Turns out, it’s not unprecedented (which, in point of fact, is beside the point). And it turns out the good Dr. Condoleezza Rice will take questions in public on Thursday from the National Commission on Terrorist Attacks Upon The United States.

Dr. Rice isn’t by chance the same kind of doctor as Henry Kissinger, is she?

She won’t likely be asked anything so straightforward as: why was a country that spends ten billion dollars a year on a space-based missile defense system to protect its good and innocent citizens, unable, on 45 minutes notice, to scramble a few fighter jets several dozen miles to shoot down commercial aircraft it knew to have been hijacked?

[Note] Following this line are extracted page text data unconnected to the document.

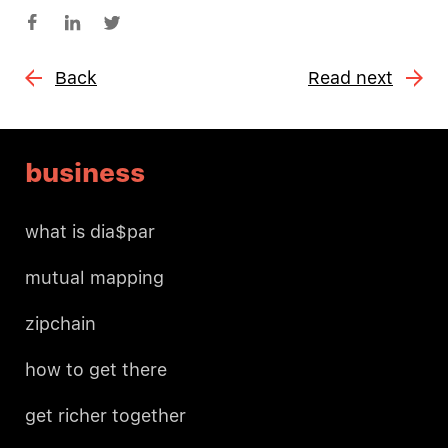
Back
Read next
business
what is dia$par
mutual mapping
zipchain
how to get there
get richer together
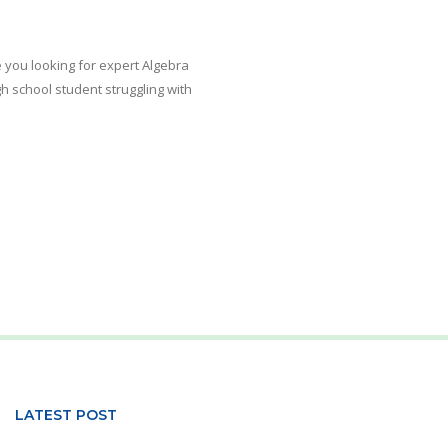
e you looking for expert Algebra
h school student struggling with
LATEST POST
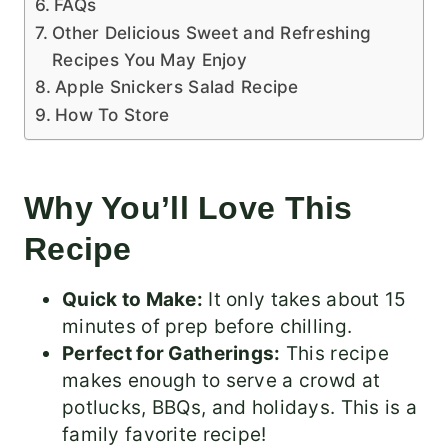
FAQs
Other Delicious Sweet and Refreshing
Recipes You May Enjoy
Apple Snickers Salad Recipe
How To Store
Why You’ll Love This
Recipe
Quick to Make:
It only takes about 15
minutes of prep before chilling.
Perfect for Gatherings:
This recipe
makes enough to serve a crowd at
potlucks, BBQs, and holidays. This is a
family favorite recipe!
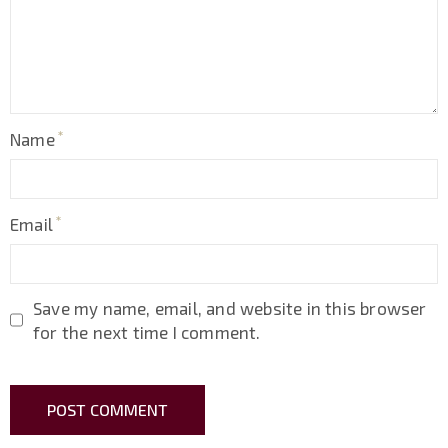
Name
Email
Save my name, email, and website in this browser
for the next time I comment.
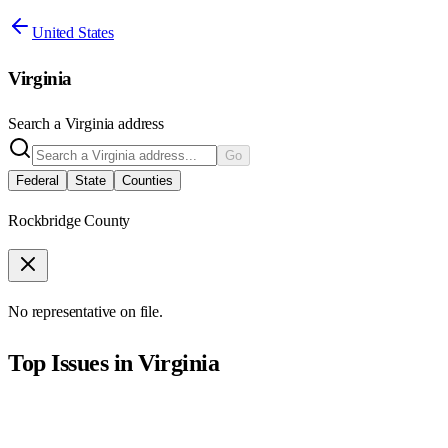
United States
Virginia
Search a
Virginia
address
Go
Federal
State
Counties
Rockbridge County
No representative on file.
Top Issues in
Virginia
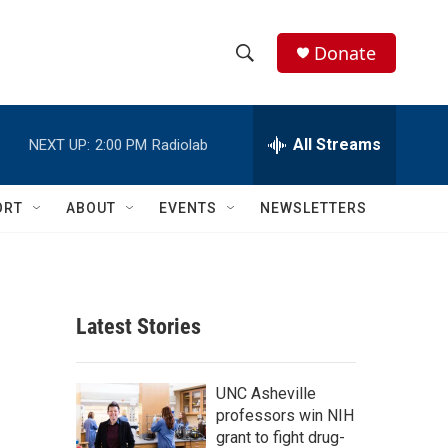
Donate
S
S
e
h
a
r
All Streams
NEXT UP:
2:00 PM
Radiolab
o
c
h
w
Q
ORT
ABOUT
EVENTS
NEWSLETTERS
u
S
e
r
e
y
a
Latest Stories
r
c
UNC Asheville
professors win NIH
h
grant to fight drug-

One doubts she will be asked to explain: why, in the days ­even weeks and months- after the terrible events of 9/11, the administration sought to assure the nation, “if we’d only known; no one ever imagined such a thing;” when, in fact, they did know, and had imagined the very tableau onto which history’s script has now been written.

Slim chance we’ll get to see klieg lights show tiny beads of perspiration glistening at her hairline as she fumbles to name someone, anyone who lost his or her job in the wake of the colossal failures that had to have occurred for the events of 9/11 to have been possible.

The 9/11 Commission is due to make its final report in July and it feels very unlikely anything like indictments will come out of it, though the Chairman has indicated it will conclude the attacks could have been prevented.

It seems clear, too, President Bush is every bit the “War President” he’d have us vote for in November. The June 30 target date for handing sovereignty back to the Iraqis is fast approaching, and American soldiers are beginning to die in clumps instead of just one or two here and there. Secretary Rumsfeld indicated yesterday he is “open” to the idea of sending more troops to Iraq should the need arise.

What to do?

Give thanks if you or your children are not coming into draft age any time soon. Perhaps I’ll go help the economy out instead of just sitting here bitching about things. Maybe buy some music online, something like Led Zeppelin’s “When the Levee Breaks.”